Due to the low-symmetry lattice, Lithium Nickel Manganese Cobalt Oxide (NMC) cathode materials exhibit direction-dependent (anisotropic) mechanical properties. In this Dissertation, we first measure the anisotropic elastic stiffness of NMC cathode material using nano-indentation. We also determine the effect of Ni stoichiometry on the indentation modulus, hardness, and fracture toughness of NMC materials. The complete information on the mechanical properties of cathode materials will enable accurate computational results and the design of robust cathodes.

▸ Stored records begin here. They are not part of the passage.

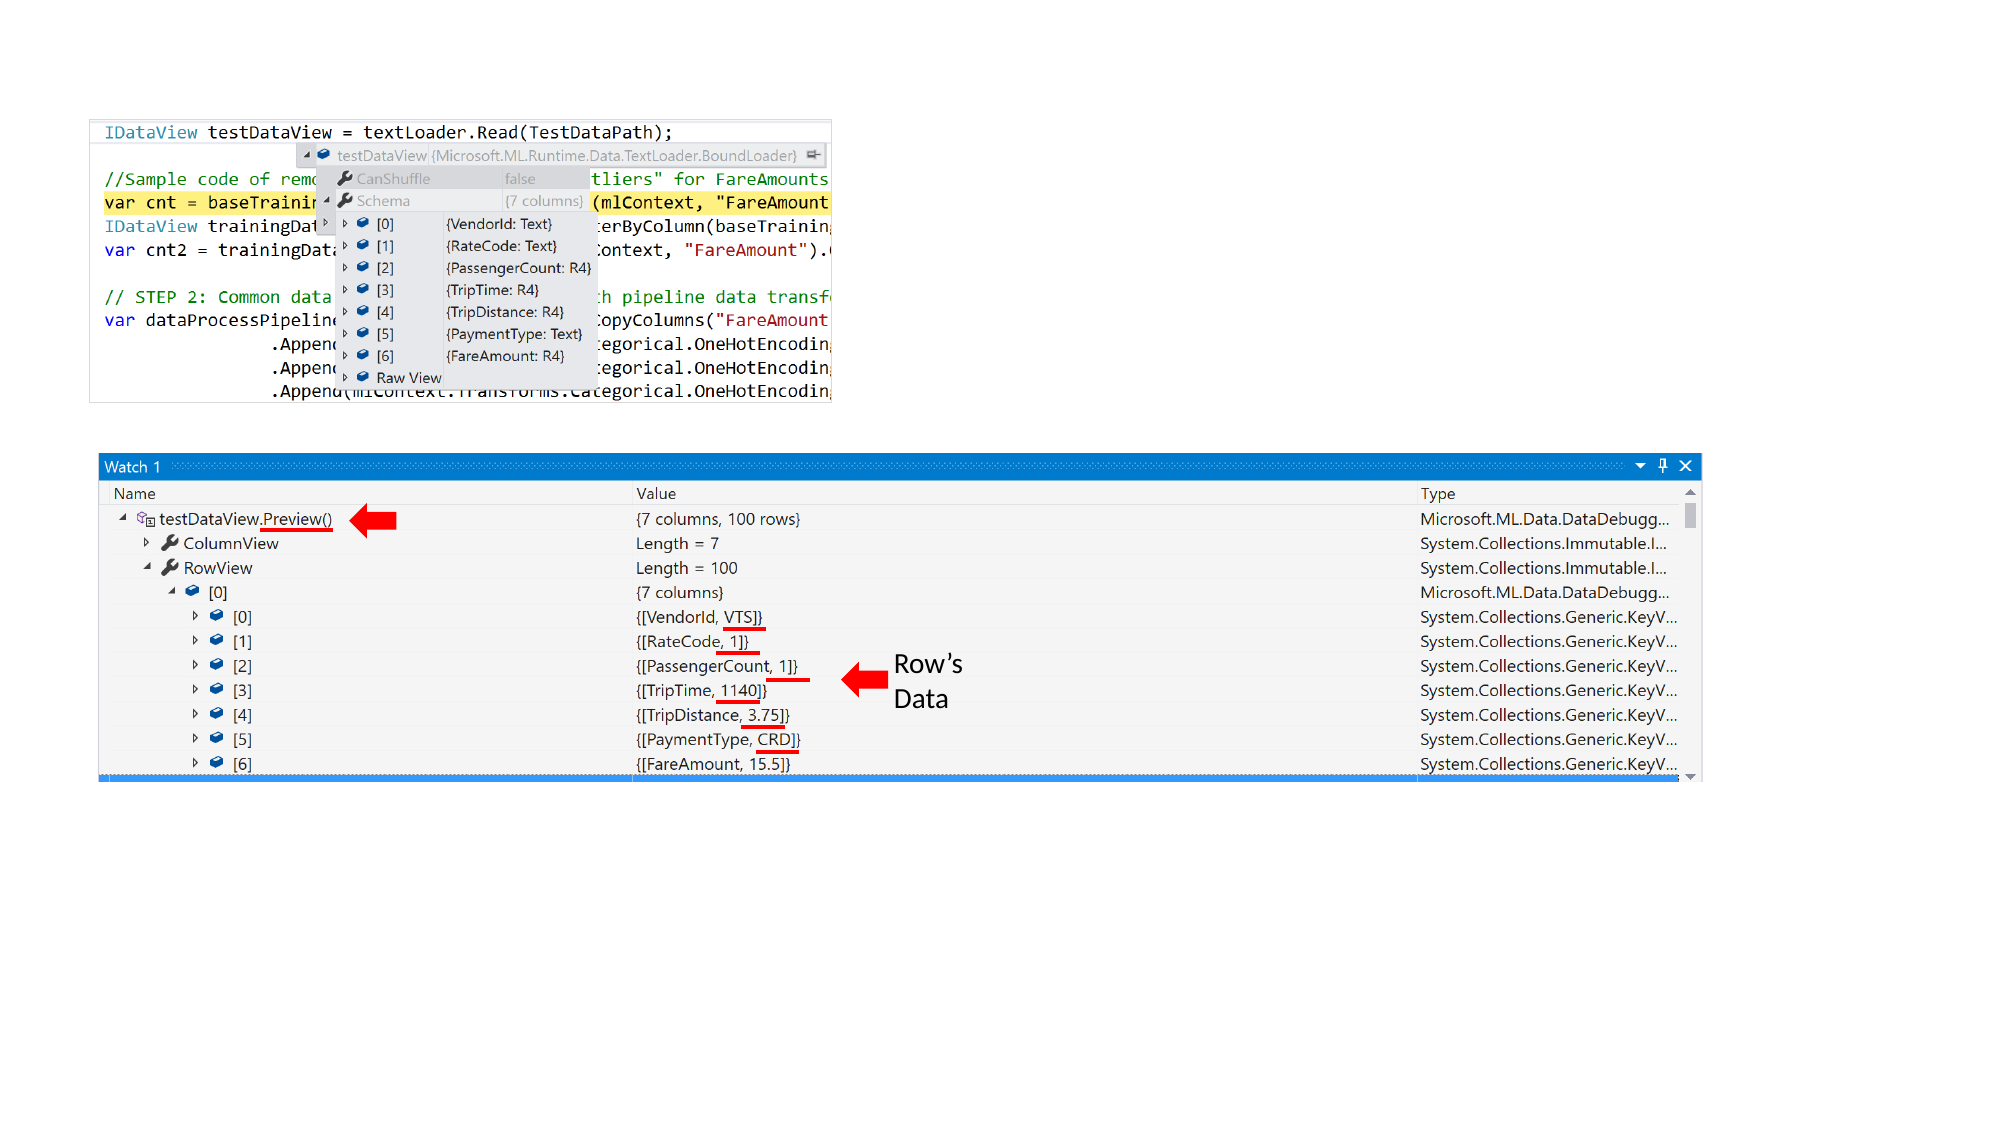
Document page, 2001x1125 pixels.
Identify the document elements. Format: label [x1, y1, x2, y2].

picture [89, 119, 832, 402]
picture [98, 453, 1703, 782]
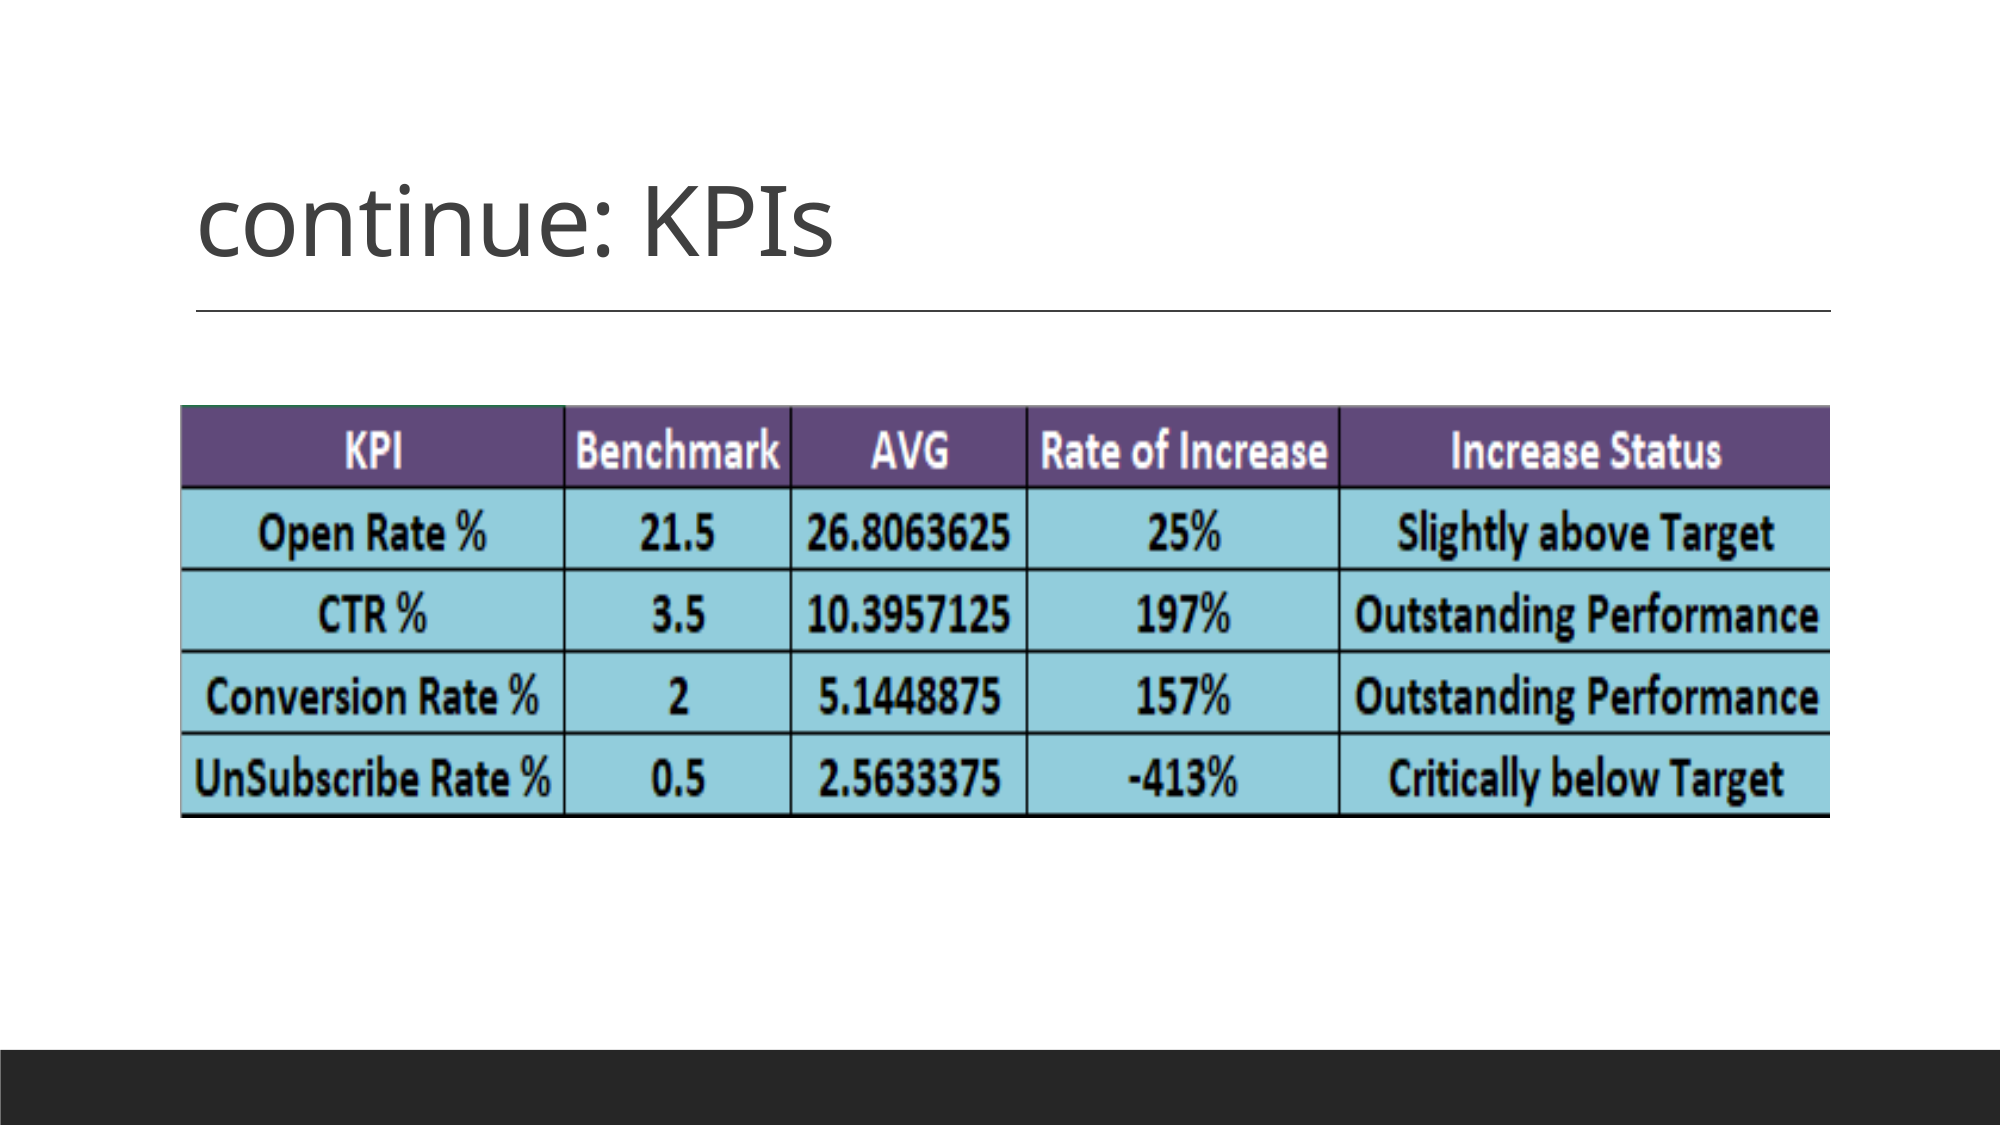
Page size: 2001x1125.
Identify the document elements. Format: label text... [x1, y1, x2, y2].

title continue: KPIs [180, 47, 1830, 285]
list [179, 404, 1831, 819]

Further, using operando optical experiments, we report that NMC porous composite cathode experiences asynchronous reactions only during the 1st charging process. Non-uniform carbon binder network coverage across the cathode and Li concentration-dependent material properties of NMC results in the initial asynchronous phenomenon. The information on the degree of electrochemical conditioning of Li-ion battery cathode obtained from optical microscopy can test the consistency of product quality in the industrial manufacturing process. We also investigate the effects of non-uniform reactions on active material’s local morphology change and study the evolution of particle network over long-term cycling. Reported data from experiments depicts that in the early cycles, individual particles’ characteristics significantly influence the degree of damage across the cathode.
However, the interaction with neighboring particles becomes more influential in later cycles. Computational modeling uses a multiphysics-based theoretical framework to explain the interplay between electrochemical activity and mechanical damage. The methodology, theoretical framework, and experimental procedure detailed here will enable the design of efficient composite electrodes for long-lasting batteries.